### WHAT TO WORK ON
According to the text on the 1902 Nebraska gubernatorial election, what share of the vote did John H. Mickey win?

### DOCUMENT EXTRACT
╔══

The 1902 Nebraska gubernatorial election was held on November 4, 1902.
Republican nominee John H. Mickey defeated Democratic and Populist fusion nominee William Henry Thompson with 49.69% of the vote.

Incumbent Republican Governor Ezra P. Savage did not stand for re-election. Savage originally intended to run for a second term as governor, but the criticism which was caused by his parole and pardon of former State Treasurer Bartley, who was serving a prison sentence for embezzlement, influenced his decision to step down from the race.

╚══

### DATASET RECORDS
╔══

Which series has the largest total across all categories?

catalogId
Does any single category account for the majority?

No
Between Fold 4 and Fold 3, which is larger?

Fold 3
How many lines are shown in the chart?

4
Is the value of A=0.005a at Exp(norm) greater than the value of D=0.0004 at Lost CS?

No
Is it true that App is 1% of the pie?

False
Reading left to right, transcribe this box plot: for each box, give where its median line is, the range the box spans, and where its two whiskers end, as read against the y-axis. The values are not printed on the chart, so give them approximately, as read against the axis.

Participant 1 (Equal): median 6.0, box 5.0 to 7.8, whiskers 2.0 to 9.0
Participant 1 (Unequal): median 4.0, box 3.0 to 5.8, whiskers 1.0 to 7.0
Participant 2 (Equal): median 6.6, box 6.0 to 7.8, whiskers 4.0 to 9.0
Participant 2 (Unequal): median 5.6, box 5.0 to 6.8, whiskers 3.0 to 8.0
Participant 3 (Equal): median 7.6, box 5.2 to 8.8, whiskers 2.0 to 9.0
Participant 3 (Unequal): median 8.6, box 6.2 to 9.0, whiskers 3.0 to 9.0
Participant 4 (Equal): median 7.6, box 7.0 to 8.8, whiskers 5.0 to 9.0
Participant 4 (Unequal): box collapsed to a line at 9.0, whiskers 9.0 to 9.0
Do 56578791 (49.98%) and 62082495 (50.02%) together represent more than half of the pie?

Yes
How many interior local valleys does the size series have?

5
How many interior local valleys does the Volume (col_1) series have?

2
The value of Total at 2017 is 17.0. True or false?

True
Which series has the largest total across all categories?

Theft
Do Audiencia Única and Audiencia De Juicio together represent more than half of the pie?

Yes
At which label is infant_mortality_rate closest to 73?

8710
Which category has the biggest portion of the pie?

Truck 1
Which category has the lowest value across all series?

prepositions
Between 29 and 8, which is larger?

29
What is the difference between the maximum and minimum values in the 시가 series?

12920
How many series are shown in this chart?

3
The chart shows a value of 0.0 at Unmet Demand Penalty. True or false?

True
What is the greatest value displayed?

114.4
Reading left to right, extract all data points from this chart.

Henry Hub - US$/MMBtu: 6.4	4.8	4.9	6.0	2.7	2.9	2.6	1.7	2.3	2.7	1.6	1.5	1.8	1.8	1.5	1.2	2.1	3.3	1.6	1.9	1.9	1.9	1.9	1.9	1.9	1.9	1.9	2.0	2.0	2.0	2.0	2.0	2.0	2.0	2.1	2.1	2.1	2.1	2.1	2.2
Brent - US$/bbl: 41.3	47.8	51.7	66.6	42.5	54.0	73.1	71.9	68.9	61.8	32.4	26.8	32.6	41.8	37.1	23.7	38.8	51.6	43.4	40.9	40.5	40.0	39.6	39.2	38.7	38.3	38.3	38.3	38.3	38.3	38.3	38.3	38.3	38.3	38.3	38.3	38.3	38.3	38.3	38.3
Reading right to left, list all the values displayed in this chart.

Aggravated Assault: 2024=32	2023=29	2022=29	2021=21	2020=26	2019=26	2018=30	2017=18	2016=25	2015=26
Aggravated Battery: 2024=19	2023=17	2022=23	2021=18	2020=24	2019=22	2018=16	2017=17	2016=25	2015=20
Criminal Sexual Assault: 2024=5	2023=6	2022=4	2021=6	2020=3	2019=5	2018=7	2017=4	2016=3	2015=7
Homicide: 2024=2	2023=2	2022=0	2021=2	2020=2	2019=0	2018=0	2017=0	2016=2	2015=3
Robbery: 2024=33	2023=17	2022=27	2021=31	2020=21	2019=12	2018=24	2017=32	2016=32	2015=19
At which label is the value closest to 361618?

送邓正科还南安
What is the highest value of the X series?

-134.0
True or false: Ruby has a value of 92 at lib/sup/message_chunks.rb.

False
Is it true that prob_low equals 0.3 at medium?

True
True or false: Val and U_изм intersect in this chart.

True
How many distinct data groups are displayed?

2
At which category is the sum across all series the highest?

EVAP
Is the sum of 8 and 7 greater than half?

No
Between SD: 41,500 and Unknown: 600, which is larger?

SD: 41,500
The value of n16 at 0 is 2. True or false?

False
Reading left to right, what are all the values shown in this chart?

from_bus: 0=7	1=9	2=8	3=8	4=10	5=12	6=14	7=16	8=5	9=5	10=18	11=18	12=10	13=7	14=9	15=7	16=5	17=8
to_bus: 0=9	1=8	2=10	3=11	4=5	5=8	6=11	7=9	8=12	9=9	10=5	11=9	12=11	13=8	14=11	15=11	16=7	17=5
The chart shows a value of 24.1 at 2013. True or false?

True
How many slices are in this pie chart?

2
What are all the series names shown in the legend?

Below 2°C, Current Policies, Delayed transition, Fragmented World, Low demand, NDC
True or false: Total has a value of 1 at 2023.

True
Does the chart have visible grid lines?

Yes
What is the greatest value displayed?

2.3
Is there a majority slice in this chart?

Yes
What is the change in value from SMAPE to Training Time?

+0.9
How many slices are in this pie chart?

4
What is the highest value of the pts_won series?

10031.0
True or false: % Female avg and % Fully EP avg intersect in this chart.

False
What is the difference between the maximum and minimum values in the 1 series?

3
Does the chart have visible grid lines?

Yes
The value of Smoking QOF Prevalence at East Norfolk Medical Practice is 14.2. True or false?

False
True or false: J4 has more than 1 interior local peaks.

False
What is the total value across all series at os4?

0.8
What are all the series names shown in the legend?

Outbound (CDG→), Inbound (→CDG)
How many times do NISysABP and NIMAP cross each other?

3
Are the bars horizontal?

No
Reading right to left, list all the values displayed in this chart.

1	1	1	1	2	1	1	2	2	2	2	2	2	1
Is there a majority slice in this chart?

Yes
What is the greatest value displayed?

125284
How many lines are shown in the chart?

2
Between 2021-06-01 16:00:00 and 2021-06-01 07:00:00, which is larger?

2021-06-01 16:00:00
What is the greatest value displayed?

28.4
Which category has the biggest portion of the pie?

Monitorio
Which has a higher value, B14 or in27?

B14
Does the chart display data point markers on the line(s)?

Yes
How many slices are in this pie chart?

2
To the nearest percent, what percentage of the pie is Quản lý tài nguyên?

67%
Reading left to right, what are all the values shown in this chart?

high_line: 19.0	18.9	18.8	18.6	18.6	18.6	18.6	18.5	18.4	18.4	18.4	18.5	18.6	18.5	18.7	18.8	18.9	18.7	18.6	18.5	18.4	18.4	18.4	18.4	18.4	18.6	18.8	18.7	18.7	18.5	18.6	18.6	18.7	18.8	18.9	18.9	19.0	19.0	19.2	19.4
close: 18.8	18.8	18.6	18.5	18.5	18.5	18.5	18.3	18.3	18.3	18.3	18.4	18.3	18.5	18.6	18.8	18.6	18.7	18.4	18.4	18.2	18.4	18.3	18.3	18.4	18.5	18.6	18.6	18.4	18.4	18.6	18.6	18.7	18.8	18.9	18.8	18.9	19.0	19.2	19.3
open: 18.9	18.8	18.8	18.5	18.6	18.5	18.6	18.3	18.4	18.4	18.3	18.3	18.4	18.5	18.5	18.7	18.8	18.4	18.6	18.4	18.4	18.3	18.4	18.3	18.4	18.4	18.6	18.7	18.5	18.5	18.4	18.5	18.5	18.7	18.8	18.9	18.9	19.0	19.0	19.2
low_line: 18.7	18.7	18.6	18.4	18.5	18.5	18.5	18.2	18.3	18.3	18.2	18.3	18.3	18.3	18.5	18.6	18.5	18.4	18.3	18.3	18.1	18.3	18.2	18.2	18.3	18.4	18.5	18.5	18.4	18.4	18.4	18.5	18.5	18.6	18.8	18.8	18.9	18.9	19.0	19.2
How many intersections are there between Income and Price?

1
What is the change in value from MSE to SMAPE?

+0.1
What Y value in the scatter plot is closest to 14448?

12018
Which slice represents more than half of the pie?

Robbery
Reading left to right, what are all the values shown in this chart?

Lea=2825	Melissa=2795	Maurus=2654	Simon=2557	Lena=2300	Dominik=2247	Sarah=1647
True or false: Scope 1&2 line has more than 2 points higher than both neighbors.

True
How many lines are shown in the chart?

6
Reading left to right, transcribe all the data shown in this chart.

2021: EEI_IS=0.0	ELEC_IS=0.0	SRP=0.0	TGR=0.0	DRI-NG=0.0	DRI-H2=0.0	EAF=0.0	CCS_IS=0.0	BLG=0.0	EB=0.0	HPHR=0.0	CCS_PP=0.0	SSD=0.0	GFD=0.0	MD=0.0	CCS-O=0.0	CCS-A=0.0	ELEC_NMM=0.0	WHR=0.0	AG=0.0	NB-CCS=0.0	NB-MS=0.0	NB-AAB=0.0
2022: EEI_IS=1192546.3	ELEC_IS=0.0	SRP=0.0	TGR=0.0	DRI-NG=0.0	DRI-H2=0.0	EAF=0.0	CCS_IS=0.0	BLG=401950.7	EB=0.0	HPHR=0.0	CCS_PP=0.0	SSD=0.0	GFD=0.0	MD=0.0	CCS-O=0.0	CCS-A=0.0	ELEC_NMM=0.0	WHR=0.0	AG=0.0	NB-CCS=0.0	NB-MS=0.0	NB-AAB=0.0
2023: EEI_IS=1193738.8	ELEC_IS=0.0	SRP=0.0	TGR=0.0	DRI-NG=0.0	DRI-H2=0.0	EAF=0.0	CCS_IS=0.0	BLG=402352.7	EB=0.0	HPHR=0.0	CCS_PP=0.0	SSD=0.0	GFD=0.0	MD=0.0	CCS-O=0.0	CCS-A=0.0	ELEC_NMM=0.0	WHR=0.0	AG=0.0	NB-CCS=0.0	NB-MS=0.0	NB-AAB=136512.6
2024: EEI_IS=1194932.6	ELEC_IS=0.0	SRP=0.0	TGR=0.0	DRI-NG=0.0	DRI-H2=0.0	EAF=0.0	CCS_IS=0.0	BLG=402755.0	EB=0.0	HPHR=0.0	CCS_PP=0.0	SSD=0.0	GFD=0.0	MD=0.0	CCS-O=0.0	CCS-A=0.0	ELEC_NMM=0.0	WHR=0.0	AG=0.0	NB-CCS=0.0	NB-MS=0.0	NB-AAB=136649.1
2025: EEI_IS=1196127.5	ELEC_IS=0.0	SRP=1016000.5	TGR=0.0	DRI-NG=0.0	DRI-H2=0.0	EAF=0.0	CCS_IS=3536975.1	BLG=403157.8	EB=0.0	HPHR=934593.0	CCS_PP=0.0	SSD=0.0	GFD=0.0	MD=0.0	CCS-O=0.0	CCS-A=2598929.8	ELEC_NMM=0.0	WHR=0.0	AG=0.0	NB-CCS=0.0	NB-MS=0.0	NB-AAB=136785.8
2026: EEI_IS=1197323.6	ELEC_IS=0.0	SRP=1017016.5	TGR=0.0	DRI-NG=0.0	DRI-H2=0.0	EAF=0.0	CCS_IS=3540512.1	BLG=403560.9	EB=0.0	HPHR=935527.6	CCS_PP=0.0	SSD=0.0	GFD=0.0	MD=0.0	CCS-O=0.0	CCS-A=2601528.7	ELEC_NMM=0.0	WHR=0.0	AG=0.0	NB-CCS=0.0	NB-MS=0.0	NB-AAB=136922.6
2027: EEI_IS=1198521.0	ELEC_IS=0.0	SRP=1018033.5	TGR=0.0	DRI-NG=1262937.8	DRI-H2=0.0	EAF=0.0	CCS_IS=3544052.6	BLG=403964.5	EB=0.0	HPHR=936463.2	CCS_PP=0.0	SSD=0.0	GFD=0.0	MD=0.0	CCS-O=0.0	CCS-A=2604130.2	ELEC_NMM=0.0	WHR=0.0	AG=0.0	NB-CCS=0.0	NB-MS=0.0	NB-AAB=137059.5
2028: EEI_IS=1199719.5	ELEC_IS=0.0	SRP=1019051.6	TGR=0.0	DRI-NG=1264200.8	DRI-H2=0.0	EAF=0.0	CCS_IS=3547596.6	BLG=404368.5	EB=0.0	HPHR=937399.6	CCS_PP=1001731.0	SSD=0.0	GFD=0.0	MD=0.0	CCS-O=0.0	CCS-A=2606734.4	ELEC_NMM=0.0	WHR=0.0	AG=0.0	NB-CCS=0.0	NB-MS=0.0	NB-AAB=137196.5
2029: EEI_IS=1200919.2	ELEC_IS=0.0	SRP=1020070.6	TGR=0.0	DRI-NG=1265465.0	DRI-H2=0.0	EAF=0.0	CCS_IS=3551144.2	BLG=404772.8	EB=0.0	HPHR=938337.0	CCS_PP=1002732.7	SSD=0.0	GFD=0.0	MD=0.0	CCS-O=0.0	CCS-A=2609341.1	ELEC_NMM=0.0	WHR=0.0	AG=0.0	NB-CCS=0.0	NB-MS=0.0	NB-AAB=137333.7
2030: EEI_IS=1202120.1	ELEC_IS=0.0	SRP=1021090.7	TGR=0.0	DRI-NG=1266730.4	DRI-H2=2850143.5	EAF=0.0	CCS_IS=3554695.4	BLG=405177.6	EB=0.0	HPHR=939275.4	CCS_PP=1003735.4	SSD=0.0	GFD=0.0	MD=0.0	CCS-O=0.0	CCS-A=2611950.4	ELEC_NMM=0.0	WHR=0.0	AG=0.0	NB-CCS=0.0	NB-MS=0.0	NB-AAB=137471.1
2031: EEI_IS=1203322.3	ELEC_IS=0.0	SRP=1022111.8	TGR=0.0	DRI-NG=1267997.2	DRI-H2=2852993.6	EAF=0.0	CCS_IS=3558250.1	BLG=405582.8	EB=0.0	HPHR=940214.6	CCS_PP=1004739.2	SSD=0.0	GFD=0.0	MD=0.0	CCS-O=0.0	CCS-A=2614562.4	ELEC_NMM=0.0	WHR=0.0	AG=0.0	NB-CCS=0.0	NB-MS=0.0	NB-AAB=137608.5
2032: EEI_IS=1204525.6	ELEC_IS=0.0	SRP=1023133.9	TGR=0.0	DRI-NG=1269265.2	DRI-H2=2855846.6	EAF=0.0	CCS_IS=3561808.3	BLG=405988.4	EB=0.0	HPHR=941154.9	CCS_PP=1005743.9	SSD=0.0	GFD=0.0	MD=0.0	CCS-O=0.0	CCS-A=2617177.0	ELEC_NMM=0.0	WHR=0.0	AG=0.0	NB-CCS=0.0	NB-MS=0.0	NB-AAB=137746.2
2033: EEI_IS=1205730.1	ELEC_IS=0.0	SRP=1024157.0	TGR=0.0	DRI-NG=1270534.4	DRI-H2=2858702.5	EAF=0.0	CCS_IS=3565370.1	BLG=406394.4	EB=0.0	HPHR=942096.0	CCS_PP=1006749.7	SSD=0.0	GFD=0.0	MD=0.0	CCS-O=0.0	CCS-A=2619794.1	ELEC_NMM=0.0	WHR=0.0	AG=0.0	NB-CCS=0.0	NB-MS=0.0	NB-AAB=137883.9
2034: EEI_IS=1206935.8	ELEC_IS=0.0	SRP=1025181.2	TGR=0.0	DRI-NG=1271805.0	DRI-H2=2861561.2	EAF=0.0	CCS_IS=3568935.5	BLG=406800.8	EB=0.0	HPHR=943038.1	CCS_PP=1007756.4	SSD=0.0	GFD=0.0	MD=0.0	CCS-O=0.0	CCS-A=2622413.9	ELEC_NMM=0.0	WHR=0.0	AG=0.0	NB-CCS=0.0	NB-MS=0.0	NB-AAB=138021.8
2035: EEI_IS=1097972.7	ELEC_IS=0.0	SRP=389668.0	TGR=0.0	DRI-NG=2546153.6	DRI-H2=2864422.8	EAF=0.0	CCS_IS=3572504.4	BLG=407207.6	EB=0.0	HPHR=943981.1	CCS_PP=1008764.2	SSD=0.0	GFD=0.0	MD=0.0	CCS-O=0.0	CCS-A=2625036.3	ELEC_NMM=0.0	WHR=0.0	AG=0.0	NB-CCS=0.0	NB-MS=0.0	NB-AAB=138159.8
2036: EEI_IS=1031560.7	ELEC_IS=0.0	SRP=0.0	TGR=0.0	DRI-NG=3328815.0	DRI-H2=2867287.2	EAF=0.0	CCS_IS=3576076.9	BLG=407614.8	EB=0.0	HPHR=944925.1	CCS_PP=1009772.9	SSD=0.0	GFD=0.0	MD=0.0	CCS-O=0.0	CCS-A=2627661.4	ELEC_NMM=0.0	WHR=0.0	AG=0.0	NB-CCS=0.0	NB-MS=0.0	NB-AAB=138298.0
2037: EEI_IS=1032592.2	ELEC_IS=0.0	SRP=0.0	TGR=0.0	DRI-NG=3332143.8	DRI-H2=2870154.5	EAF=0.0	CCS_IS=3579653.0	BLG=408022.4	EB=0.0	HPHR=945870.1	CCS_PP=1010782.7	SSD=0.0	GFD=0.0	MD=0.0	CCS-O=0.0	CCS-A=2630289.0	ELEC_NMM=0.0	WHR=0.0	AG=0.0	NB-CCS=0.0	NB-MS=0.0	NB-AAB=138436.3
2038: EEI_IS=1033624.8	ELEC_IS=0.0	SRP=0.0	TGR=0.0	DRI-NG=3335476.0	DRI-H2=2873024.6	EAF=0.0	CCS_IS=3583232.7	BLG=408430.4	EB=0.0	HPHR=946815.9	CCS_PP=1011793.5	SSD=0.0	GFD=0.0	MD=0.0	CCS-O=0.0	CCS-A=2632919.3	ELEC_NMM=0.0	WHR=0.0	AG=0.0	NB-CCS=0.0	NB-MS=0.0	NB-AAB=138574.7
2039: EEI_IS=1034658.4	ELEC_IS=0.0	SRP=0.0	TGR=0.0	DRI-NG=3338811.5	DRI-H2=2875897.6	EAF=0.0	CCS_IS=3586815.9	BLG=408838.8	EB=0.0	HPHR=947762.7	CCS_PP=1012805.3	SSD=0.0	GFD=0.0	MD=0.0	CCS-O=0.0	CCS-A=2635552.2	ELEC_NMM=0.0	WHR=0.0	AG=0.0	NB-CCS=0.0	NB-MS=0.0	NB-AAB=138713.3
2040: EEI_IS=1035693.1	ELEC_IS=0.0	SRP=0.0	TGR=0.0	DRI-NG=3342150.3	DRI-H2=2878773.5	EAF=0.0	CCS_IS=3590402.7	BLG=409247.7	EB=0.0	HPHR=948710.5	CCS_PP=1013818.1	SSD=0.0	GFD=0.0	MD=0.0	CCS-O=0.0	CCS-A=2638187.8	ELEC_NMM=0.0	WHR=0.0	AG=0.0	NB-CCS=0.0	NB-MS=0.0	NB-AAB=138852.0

╚══

### ANSWER AREA
49.69%